Eine halbe Stunde später kam Tarzan aus dem Bureau. Er war jetzt im Besitze des ersten Amtes, das er in seinem Leben erhielt. Am nächsten Tage sollte er zur Entgegennahme weiterer Anweisungen wieder vorsprechen, denn General Rochere hatte ihm gesagt, er müsse sich bereit halten, Paris vielleicht schon morgen für eine unbestimmte Zeit zu verlassen.

Mit gehobenem Gefühl eilte er nach Hause, um d'Arnot die Nachricht zu überbringen. Nun war er also doch für etwas brauchbar in der Welt! Jetzt sollte er auch Geld verdienen und – das schönste von allem – er konnte reisen und die Welt sehen.

Er konnte kaum erwarten, bis er nach Hause kam und d'Arnot mit der Neuigkeit überraschte. Der Leutnant war aber keineswegs freudig davon berührt.

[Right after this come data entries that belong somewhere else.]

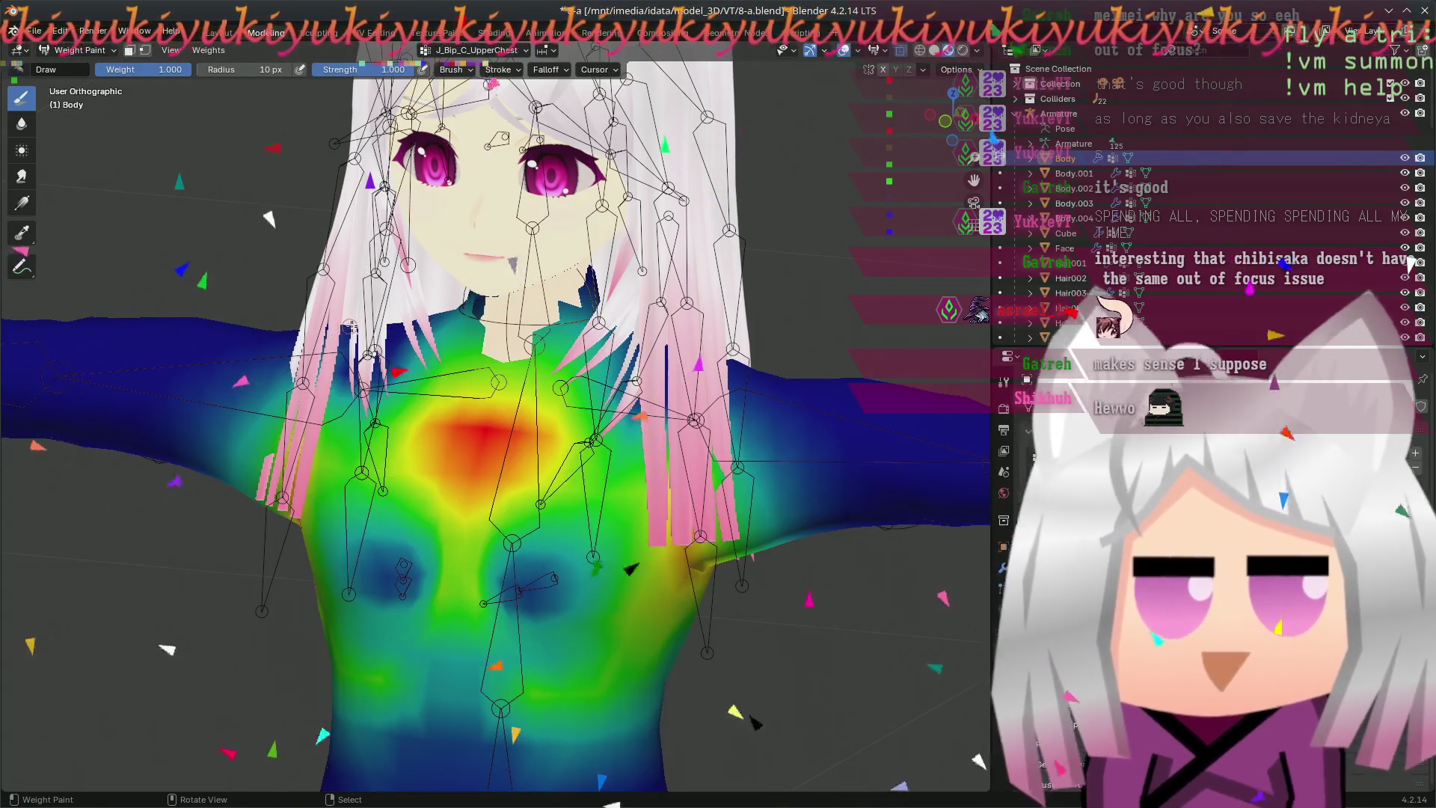
pyautogui.moveTo(131, 205); pyautogui.dragTo(133, 258, button='middle')
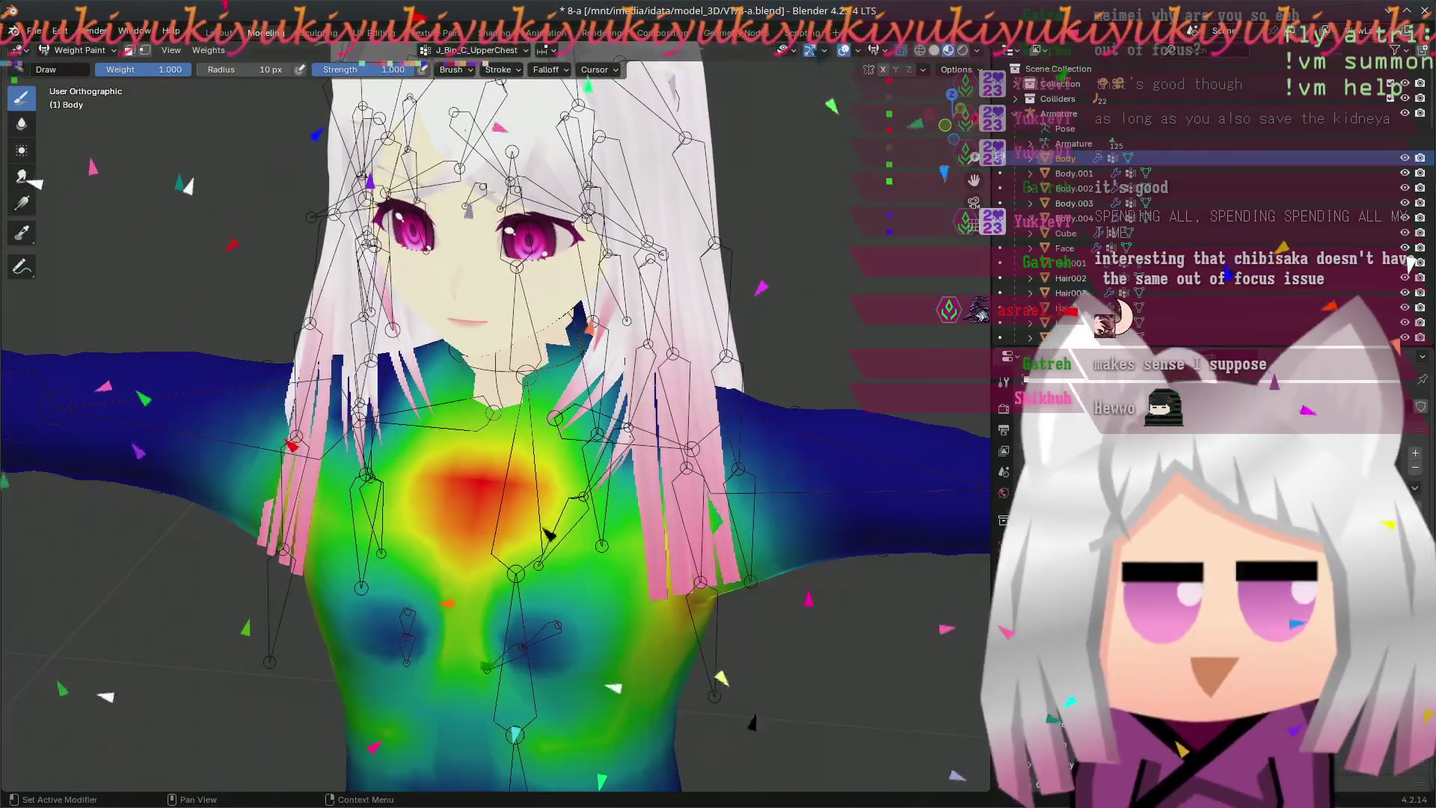
pyautogui.keyDown('ctrl'); pyautogui.click(480, 505); pyautogui.keyUp('ctrl')
pyautogui.keyDown('ctrl'); pyautogui.click(611, 567); pyautogui.keyUp('ctrl')
pyautogui.keyDown('ctrl'); pyautogui.click(616, 535); pyautogui.keyUp('ctrl')
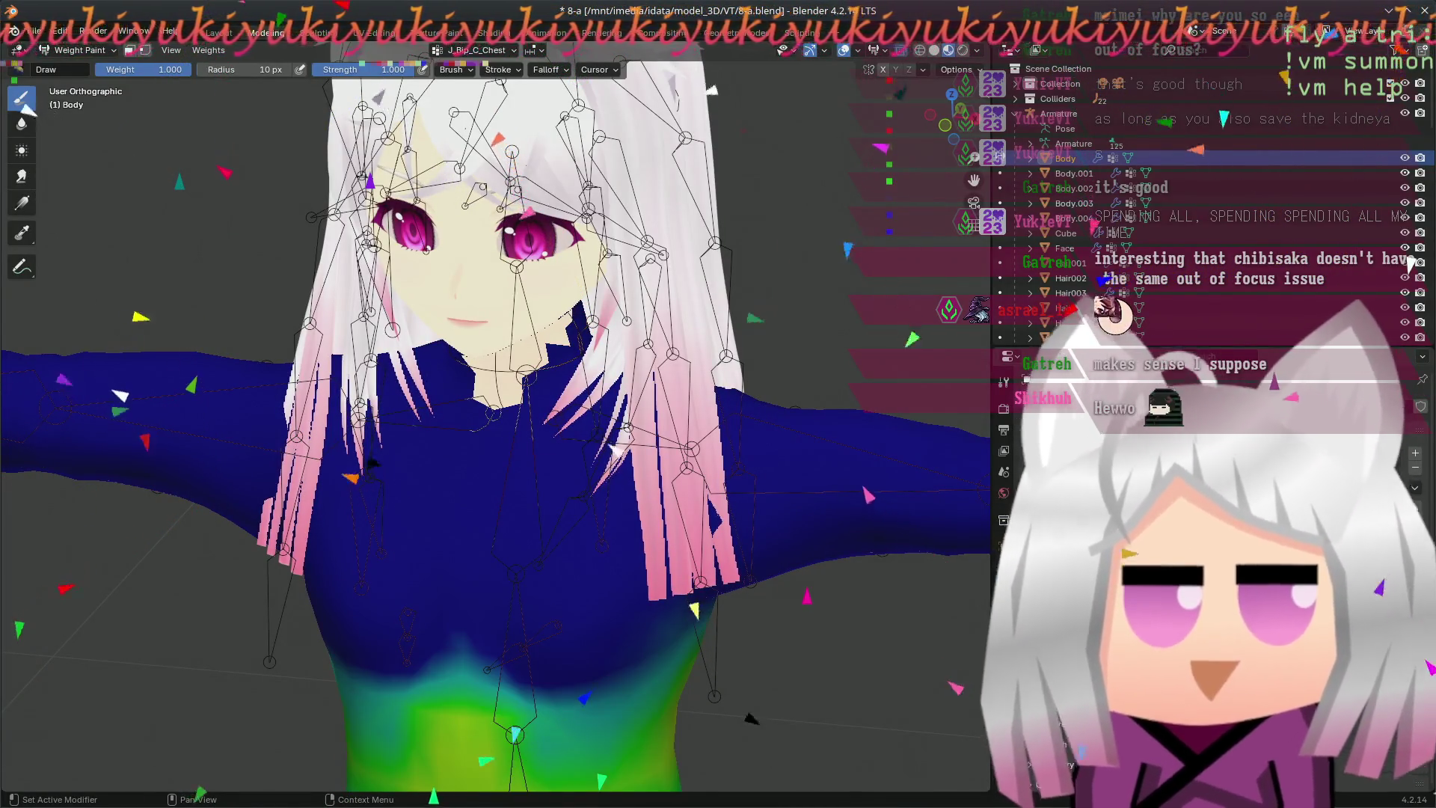
# - Step through the J_Bip_C_UpperChest, J_Bip_C_Head and J_Bip_C_Neck weight heatmaps
pyautogui.keyDown('ctrl'); pyautogui.click(619, 422); pyautogui.keyUp('ctrl')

Wie es scheint, freuen Sie sich, Paris verlassen zu können, sagte er. Vielleicht werden wir uns jetzt monatelang nicht mehr sehen. Tarzan, Sie sind ein undankbares Tier! Und dabei lachte er.

Nein, Paul, erwiderte Tarzan. Ich bin bloß ein großes Kind. Ich habe ein neues Spielzeug, und da bin ich glücklich. Und so kam es, daß Tarzan schon am nächsten Tage Paris verließ, um nach Marseille und Oran zu fahren.